长链式思维推理已成为大型语言模型高级推理的基石。尽管近期的验证-优化框架已使专有模型能够解决奥林匹克级别的难题，但其有效性依赖于强大且可靠的验证与修正能力，而这些能力在开放权重的小规模模型中仍显脆弱。本研究证明，即使在处理困难任务时仅具备较弱的验证与优化能力，通过我们提出的概率范式——深度自进化推理（DSER），此类模型的推理极限仍可被显著拓展。我们将迭代推理概念化为马尔可夫链，其中每一步代表解空间中的随机转移。核心洞见在于，只要改进的概率略微超过退化的概率，收敛至正确解便得到保证。通过并行运行多个长时程的自进化过程，DSER放大了这些微小的积极趋势，使模型能够渐进地逼近正确答案。实证中，我们将DSER应用于DeepSeek-R1-0528-Qwen3-8B模型。在极具挑战性的AIME 2024-2025基准测试上，DSER解决了9个先前无法解决的问题中的5个，并提升了整体性能，使这一紧凑模型通过多数投票超越了其6000亿参数教师的单轮准确率。除了在测试时扩展的即时效用外，DSER框架还用于诊断当前开放权重推理器的根本局限。通过清晰界定其在自我验证、优化及稳定性方面的不足，我们的研究为开发具备强大内在自进化能力的下一代模型确立了明确的研究议程。

English

Long-form chain-of-thought reasoning has become a cornerstone of advanced reasoning in large language models. While recent verification-refinement frameworks have enabled proprietary models to solve Olympiad-level problems, their effectiveness hinges on strong, reliable verification and correction capabilities, which remain fragile in open-weight, smaller-scale models. This work demonstrates that even with weak verification and refinement capabilities on hard tasks, the reasoning limits of such models can be substantially extended through a probabilistic paradigm we call Deep Self-Evolving Reasoning (DSER). We conceptualize iterative reasoning as a Markov chain, where each step represents a stochastic transition in the solution space. The key insight is that convergence to a correct solution is guaranteed as long as the probability of improvement marginally exceeds that of degradation. By running multiple long-horizon, self-evolving processes in parallel, DSER amplifies these small positive tendencies, enabling the model to asymptotically approach correct answers. Empirically, we apply DSER to the DeepSeek-R1-0528-Qwen3-8B model.
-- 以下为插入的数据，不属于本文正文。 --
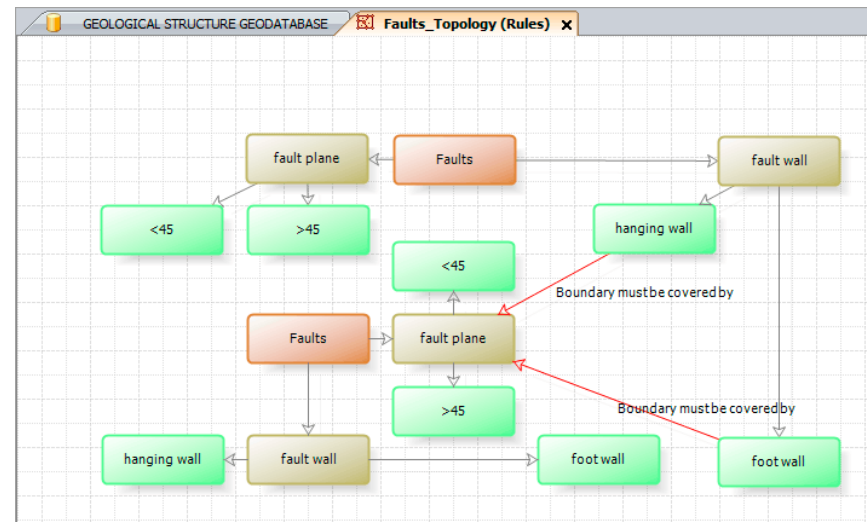
Figure 3. Geodatabase data model of the topology of fault elements.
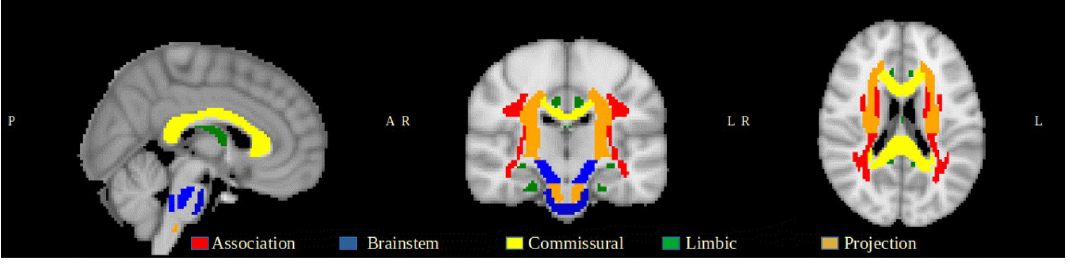
Figure 1. White matter tract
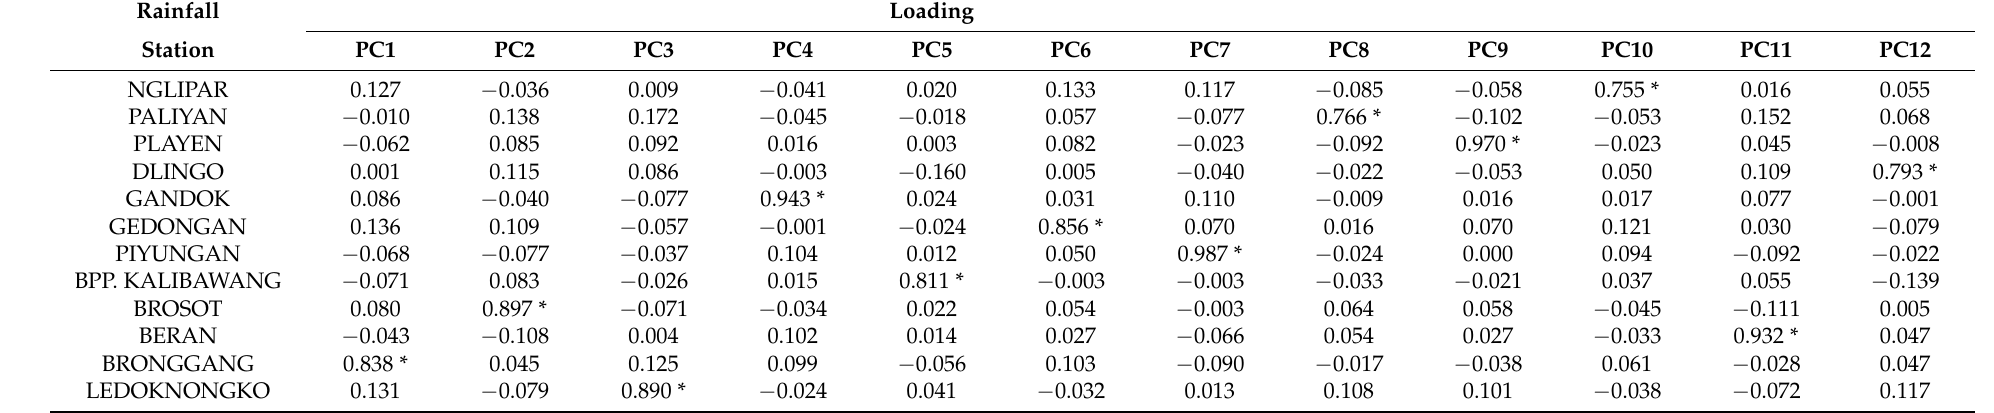
Table 7. Loadings for the first 12 PCs of the inter-monsoon season in Yogyakarta,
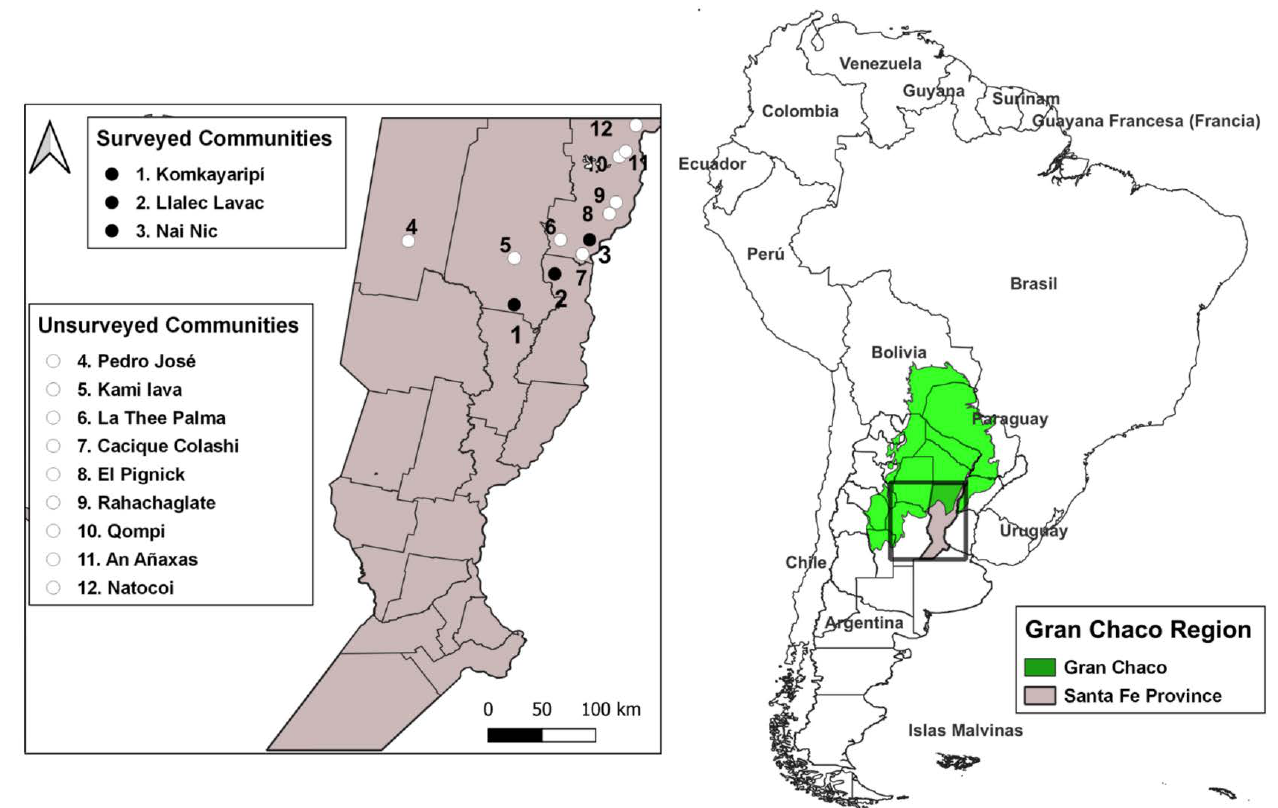
Figure 1. Map of geographic localization of the southern Chaco surveyed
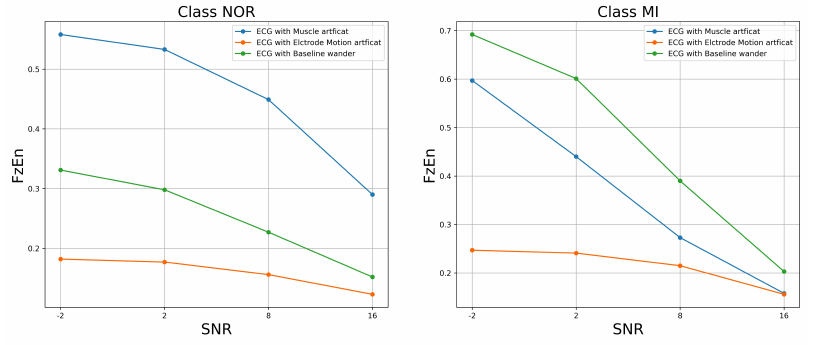
Figure 8. FzEn versus SNR of the ECG-filtered signal with added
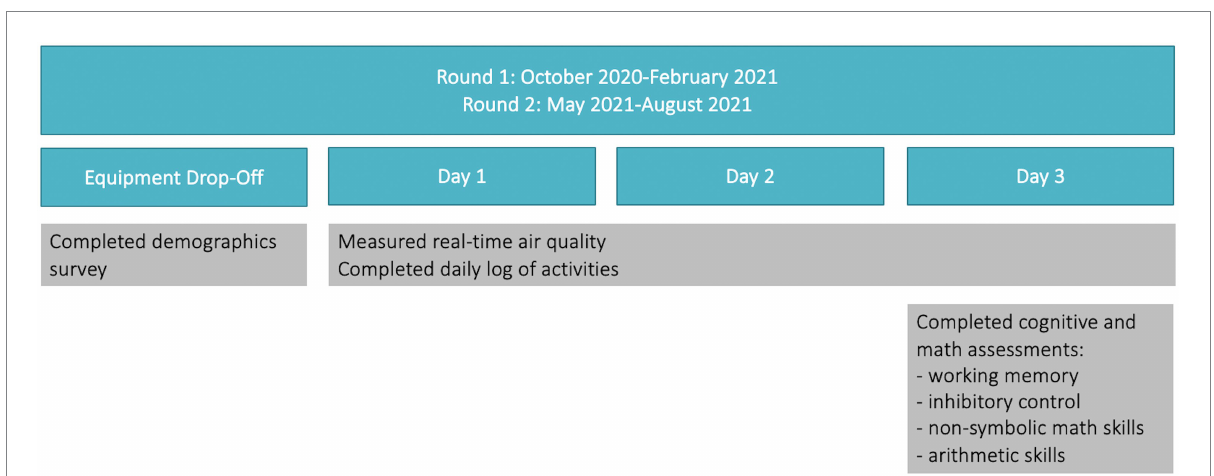
FIGURE 1 Procedure. Participants completed two rounds. Each round had the same procedure. At equipment drop-off, parents completed a demographics survey, after which the child participants wore the Flow device for 3 days. At Day 3, they completed cognitive and math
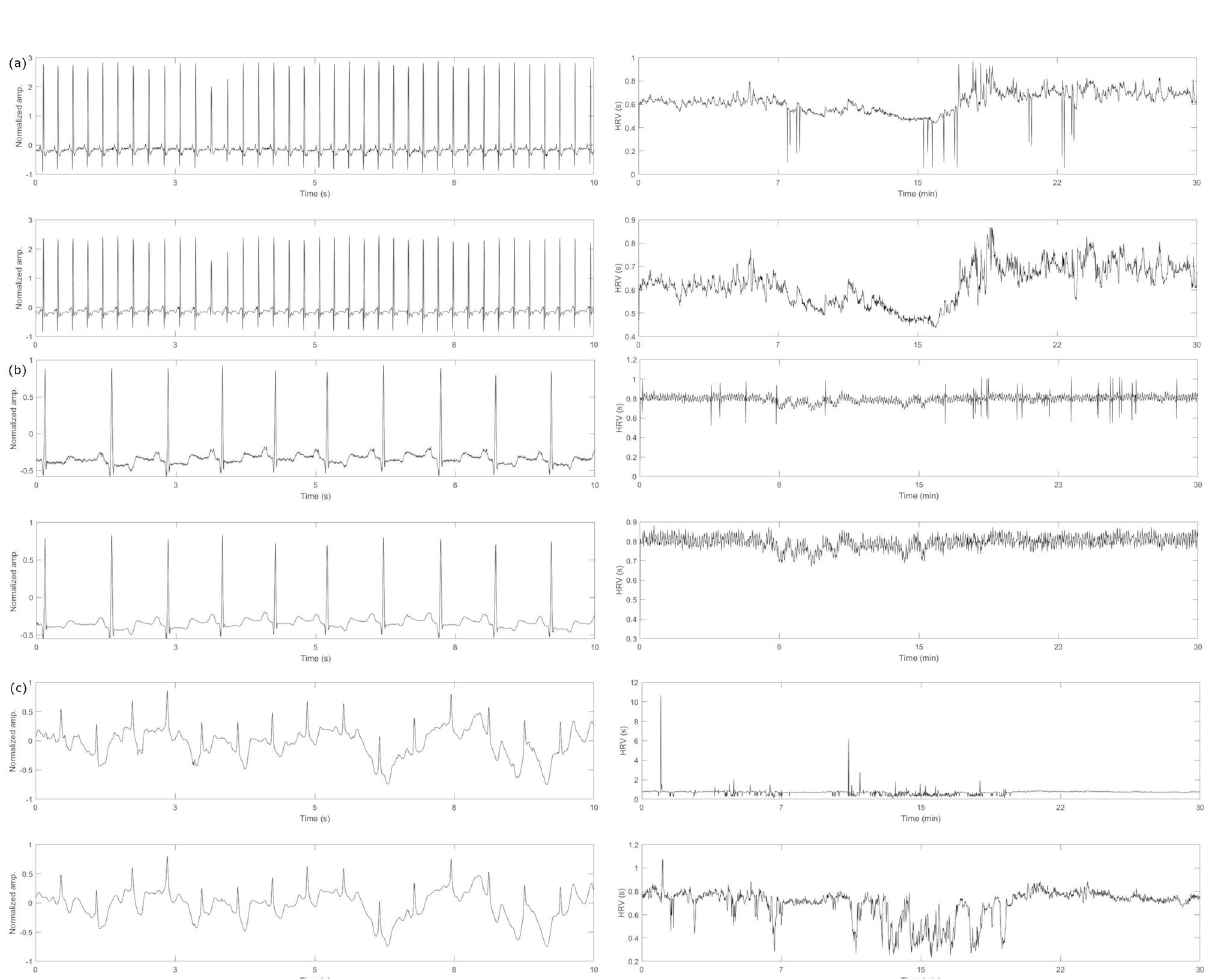
Figure 5. Proposed method applied to real ECG signals, ( a ) Denoising of the ‘16,539’ ECG recording from the MIT-BIH normal sinus rhythm database, CEEMDAN-WD filtering Gaussian noise (left), and SDROM- ADF filtering ectopic beats (right), ( b ) Denoising of the ‘119’ ECG recording from the MIT-BIH Arrhythmia database, CEEMDAN-WD filtering Gaussian noise (left) and SDROM-ADF filtering ectopic beats (right), ( c ) Denoising of the ‘52’ ECG recording from the sudden cardiac death database, CEEMDAN-WD filtering Gaussian noise (left) and SDROM-ADF filtering ectopic beats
On the challenging AIME 2024-2025 benchmark, DSER solves 5 out of 9 previously unsolvable problems and boosts overall performance, enabling this compact model to surpass the single-turn accuracy of its 600B-parameter teacher through majority voting. Beyond its immediate utility for test-time scaling, the DSER framework serves to diagnose the fundamental limitations of current open-weight reasoners. By clearly delineating their shortcomings in self-verification, refinement, and stability, our findings establish a clear research agenda for developing next-generation models with powerful, intrinsic self-evolving capabilities.